An ever-increasing number of portable devices, such as mobile telephones, portable media players and portable computers, for example, are now available to consumers. Accordingly, as a device becomes portable, the usage conditions that it is subjected to will vary greatly, such as from a device under static use such as a desktop computer, for example. Portable devices are more likely to experience shocks from impacts and varying thermal operating conditions arising from the different environments in which they may be used. In realization of this, the microelectronics industry has adopted standards to gauge how well the various microelectronic components, such as printed circuit boards (PCB) and their mounted components, fair under such conditions.
An example of said standards is the JEDEC standard (JESD22-B111) which is capable of qualifying the component-board interconnection under impact testing. However, the JEDEC test requires the assembling of the component onto a PCB, a process that is not cost effective when done solely for testing purposes. With respect to testing, the present industry practice of solder ball shearing using a standard ball shear tester is not desirable for at least two reasons. Firstly, the ball shear tester is unable to effectively induce the desired mode of failure testing due to its low shear speed.
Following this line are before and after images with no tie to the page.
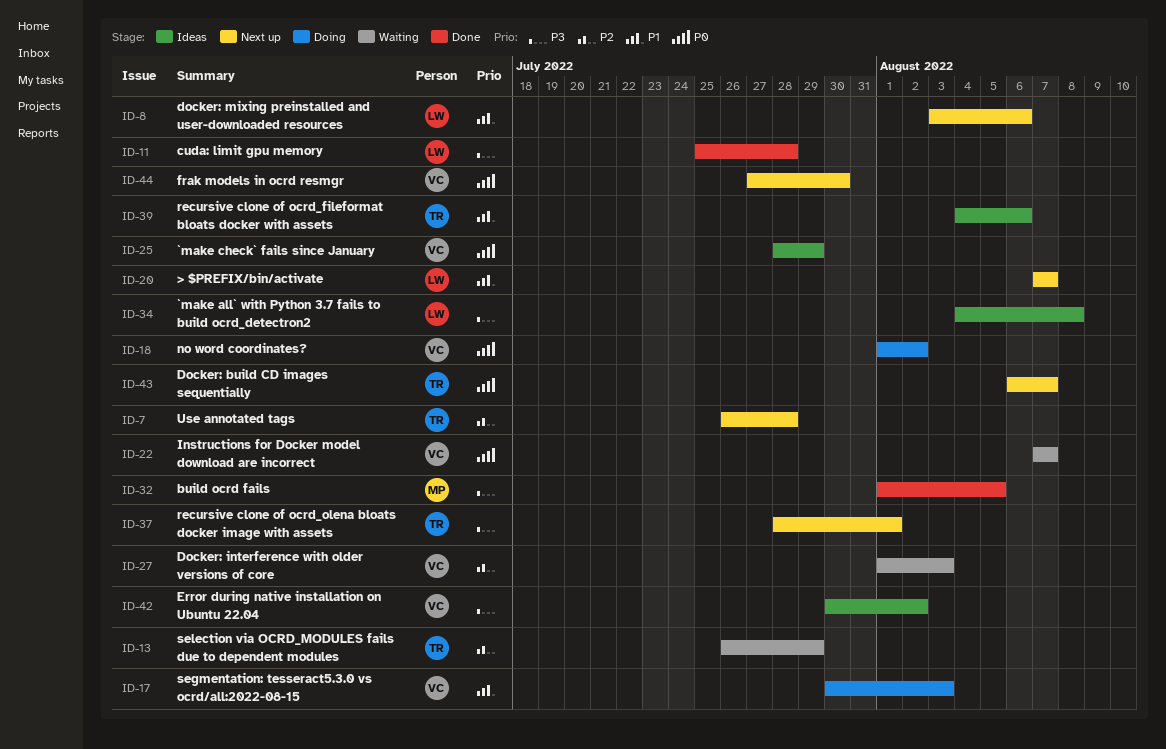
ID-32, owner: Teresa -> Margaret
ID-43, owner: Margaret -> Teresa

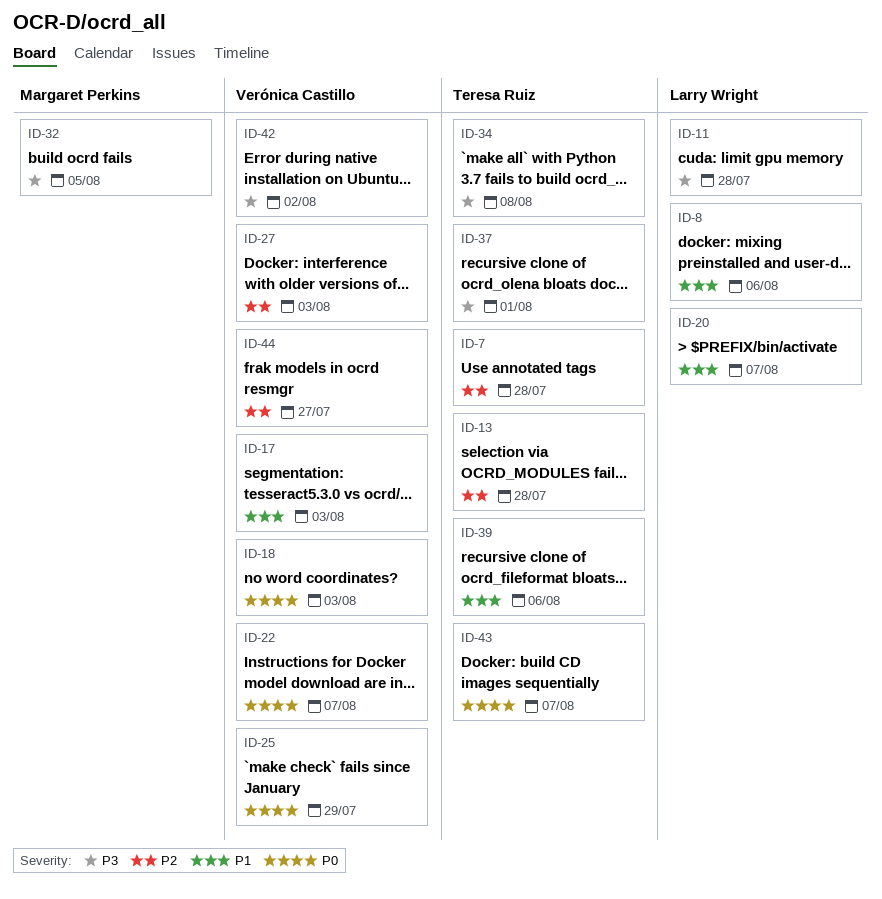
ID-13, due: Jul 29 -> Jul 28
ID-18, due: Aug 2 -> Aug 3
ID-34, owner: Larry Wright -> Teresa Ruiz
ID-44, priority: P0 -> P2
ID-44, due: Jul 30 -> Jul 27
Secondly, the minute specimen of the solder ball represents a challenge, as its size and geometry prevent accurate characterization of the failure when using standard impact testers such as the Charpy or Izod testers as they lack adequate testing resolution.
In the case of PCB components, Siviour et al. [Dynamic Properties of Solders and Solder Joints, J. Phys. IV France 110(2003)] describes an experiment using an Instron loading machine to study the effect of varying strain rates upon the solder joints of PCBs. The solder joint, consisting of a solder ball, is attached to a copper pad on a polymer substrate. In the study, a brass blade struck the solder ball at a given speed and the load required to shear the solder ball was recorded. However, the shear speed peaked at slightly over 1 m/s, meaning that the range of the shear speed achieved in this study was rather limited.
More recently, Date et al. [Impact Reliability of Solder Joints, 2004 Electronic Components and Technology Conference, 2004], describes a mechanical testing apparatus for solder joints. The mechanical test was carried out using a pendulum impact test in which the pendulum setup allowed the test shear rate to range between 0.1 mm/s-1.4 m/s. The fracture energy of the solder joint was taken to equal to the decrease in kinetic energy of the pendulum after it had struck the solder joint. However, a drawback of the method described by Date et al. is that only the fracture energy is provided and no information on the fracture strength is measured. Furthermore, the accuracy of attributing the (expected) loss of kinetic energy of the pendulum to the fracture energy of the solder joint is questionable, as the change in kinetic energy may have resulted from other losses, such as losses due to the vibration of the pendulum as well as to heat and sound in addition to the energy dissipated upon impacting the solder joint.
Despite the above-mentioned developments, there remains a need for a microelectronics interconnection impact tester that is capable of producing the desired failure testing mode in order to provide quantitative and accurate measurements not only regarding the fracture energy, but also regarding the fracture strength of microelectronics interconnections. It is also desirable to provide an impact tester through which, easily reproducible results on test specimens of minute size and geometry are achievable. Furthermore, it is also desirable to provide a cost-effective tester that is also commercially viable for the microelectronics industry to adopt on a large scale.
In order to solve the above-mentioned problems and fulfill the mentioned needs, an impact tester having the features according to the independent claims is provided according to the present invention.